Annie Ernaux, Une femme

Prix Nobel en 2022, Annie Ernaux construit depuis longtemps ce qu’elle appelle une « littérature de fait à partir de la vie personnelle ». Dans « Une femme », elle explore la vie de sa mère – croyante, ambitieuse, forte et à la fois distante – et interroge le lien qui unit deux femmes à travers les générations.

Avec un style sobre et précis, Ernaux reconstitue les trajectoires individuelles et les contraintes sociales qui l’ont façonnée. Elle livre un texte bref, mais profondément marquant. Les critiques parlent d’une « dissection littéraire de la mémoire » – un qualificatif qui semble parfaitement juste.

Mario Vargas Llosa, Conversation à « La Cathédrale »

Décédé récemment, Mario Vargas Llosa a reçu le Nobel en 2010. Son roman « Conversation à « La Cathédrale reste l’un des chefs-d’œuvre du XXe siècle. Il nous plonge dans le Pérou des années 1950, sous la dictature militaire du général Odría.

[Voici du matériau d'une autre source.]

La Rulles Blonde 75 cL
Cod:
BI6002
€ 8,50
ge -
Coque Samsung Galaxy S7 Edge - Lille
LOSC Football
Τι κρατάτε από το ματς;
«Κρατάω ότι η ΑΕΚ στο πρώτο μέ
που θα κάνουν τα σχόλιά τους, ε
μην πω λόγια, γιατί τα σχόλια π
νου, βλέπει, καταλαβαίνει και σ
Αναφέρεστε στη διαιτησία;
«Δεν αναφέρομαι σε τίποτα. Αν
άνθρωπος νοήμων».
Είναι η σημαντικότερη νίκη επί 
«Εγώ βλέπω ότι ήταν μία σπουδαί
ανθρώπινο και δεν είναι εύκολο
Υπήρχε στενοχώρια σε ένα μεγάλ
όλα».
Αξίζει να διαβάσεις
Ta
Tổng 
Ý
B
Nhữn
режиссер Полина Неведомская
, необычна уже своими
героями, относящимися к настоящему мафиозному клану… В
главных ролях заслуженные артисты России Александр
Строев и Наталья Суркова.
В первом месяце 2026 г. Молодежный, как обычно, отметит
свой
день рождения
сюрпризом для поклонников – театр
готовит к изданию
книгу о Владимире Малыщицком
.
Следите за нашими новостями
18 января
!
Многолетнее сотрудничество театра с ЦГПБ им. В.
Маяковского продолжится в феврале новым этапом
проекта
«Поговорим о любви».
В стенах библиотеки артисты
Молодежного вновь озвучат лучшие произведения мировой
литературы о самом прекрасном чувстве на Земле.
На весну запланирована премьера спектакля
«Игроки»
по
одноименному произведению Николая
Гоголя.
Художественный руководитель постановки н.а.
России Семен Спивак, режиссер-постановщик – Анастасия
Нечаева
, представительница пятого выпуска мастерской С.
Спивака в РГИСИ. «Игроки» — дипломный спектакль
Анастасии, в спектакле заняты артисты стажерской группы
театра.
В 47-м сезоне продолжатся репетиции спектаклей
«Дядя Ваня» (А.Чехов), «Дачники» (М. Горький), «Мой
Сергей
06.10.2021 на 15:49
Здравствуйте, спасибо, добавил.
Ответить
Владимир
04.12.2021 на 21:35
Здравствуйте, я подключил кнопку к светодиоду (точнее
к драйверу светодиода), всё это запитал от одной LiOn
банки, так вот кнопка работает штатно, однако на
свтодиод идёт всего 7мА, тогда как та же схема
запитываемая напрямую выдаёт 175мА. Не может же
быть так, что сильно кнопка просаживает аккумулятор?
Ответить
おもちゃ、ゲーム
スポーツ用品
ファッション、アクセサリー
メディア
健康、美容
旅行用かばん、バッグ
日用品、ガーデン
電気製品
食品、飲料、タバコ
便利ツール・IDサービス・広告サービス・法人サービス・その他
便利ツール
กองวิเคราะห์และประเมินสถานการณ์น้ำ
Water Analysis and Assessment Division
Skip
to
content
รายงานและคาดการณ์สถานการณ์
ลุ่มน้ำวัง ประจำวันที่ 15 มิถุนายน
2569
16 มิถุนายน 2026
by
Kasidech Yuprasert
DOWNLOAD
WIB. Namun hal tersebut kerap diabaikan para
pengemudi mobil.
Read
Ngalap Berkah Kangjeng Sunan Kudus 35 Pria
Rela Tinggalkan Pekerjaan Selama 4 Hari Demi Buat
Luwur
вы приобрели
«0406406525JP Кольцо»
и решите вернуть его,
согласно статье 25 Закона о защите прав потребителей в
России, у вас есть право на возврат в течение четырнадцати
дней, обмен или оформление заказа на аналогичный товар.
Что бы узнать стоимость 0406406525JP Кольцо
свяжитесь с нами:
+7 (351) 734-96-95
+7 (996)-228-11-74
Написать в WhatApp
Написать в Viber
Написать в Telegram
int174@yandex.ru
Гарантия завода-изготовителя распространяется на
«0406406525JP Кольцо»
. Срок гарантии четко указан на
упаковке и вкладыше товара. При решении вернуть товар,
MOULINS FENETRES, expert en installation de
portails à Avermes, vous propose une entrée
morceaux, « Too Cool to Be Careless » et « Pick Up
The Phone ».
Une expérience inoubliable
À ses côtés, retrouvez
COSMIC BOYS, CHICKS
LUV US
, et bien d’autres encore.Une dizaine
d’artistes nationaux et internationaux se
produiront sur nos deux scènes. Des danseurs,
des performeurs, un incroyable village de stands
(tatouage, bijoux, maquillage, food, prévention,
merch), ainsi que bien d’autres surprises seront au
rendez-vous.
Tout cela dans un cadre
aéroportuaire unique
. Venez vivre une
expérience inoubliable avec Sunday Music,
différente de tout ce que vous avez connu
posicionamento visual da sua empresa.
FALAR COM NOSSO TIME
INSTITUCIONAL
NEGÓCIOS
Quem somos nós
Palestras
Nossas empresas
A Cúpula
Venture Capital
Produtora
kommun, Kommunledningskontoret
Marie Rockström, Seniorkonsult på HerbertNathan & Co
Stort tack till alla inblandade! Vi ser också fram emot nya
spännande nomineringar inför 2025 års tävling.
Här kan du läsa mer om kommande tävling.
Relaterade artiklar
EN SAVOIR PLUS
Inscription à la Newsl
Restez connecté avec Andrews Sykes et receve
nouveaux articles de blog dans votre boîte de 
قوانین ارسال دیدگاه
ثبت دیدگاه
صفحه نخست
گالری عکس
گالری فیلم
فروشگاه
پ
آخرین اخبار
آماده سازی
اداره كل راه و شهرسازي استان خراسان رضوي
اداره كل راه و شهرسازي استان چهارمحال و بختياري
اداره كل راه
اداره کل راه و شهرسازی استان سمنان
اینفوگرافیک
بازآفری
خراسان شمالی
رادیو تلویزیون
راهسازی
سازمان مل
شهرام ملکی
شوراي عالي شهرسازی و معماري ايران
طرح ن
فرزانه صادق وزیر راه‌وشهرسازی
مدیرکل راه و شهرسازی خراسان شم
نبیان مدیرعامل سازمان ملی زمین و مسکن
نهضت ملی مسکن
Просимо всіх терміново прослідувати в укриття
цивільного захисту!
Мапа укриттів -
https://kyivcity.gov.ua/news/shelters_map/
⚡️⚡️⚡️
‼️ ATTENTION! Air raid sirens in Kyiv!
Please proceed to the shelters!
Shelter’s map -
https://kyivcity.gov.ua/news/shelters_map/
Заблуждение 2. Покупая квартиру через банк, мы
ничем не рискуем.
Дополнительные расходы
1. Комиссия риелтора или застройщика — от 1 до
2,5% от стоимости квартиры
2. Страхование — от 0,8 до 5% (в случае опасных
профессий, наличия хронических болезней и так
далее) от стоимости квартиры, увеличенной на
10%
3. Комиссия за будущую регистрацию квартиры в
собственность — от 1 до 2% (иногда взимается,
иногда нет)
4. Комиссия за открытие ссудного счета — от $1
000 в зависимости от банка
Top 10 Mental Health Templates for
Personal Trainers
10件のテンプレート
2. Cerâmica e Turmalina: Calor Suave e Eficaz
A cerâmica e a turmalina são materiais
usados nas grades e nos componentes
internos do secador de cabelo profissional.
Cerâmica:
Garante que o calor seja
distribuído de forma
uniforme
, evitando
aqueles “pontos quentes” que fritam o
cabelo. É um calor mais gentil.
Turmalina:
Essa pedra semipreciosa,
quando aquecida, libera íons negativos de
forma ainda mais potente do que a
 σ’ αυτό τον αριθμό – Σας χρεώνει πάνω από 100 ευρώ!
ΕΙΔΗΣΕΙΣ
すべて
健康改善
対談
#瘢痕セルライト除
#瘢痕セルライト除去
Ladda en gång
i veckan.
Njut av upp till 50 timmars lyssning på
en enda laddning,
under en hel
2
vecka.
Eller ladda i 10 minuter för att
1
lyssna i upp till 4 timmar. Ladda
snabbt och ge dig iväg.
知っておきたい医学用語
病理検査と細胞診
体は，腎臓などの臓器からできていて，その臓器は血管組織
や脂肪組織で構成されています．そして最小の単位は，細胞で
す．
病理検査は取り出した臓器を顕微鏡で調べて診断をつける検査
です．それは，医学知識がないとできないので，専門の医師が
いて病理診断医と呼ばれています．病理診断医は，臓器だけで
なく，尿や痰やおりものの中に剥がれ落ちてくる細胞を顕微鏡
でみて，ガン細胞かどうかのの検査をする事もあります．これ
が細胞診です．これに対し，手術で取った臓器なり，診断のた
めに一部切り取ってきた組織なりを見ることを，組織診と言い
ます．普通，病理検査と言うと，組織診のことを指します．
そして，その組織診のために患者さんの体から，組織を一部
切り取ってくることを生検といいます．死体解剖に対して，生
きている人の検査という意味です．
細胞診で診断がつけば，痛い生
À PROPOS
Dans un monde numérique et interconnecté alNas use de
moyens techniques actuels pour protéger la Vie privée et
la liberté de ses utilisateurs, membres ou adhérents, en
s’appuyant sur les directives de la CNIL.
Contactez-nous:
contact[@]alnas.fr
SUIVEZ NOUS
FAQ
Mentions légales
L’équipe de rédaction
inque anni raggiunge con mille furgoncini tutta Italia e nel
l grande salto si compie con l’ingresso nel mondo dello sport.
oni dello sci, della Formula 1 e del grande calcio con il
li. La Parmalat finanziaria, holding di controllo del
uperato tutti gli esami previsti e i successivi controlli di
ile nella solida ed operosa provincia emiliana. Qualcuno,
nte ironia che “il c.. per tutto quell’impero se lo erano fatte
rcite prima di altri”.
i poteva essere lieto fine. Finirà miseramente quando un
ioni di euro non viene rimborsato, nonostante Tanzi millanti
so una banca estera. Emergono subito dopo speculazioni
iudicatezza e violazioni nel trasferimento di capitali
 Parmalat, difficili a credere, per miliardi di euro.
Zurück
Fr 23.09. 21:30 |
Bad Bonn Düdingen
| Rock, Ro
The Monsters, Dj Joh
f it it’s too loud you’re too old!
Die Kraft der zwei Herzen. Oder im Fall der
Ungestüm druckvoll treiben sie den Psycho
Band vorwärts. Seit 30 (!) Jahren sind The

Deux hommes – Santiago et Ambrosio – se retrouvent dans un bar appelé la Cathédrale. Tout les oppose : origine, statut social, couleur de peau, manière de parler. Au fil de leur discussion, faite d’allers-retours temporels, se dessine le récit d’un pays marqué par l’oppression, la peur et le silence.

Le roman est vaste, complexe, structuré en strates multiples. Vargas Llosa ne juge pas : il laisse le lecteur observer comment les systèmes déforment les existences et transforment les drames individuels en mémoire collective.

Un Nobel, sans solennité

Ces lectures de mai ne sont pas des lectures de plage. Vous ne les emporterez sans doute pas au soleil ou au café. Mais, si vous cherchez des livres qui résonnent longtemps après les avoir refermés, Fosse, Ernaux et Vargas Llosa sont incontournables.

Leur Nobel ne tient pas qu’au style ou aux thèmes abordés. C’est la preuve que la littérature continue de poser les questions les plus essentielles.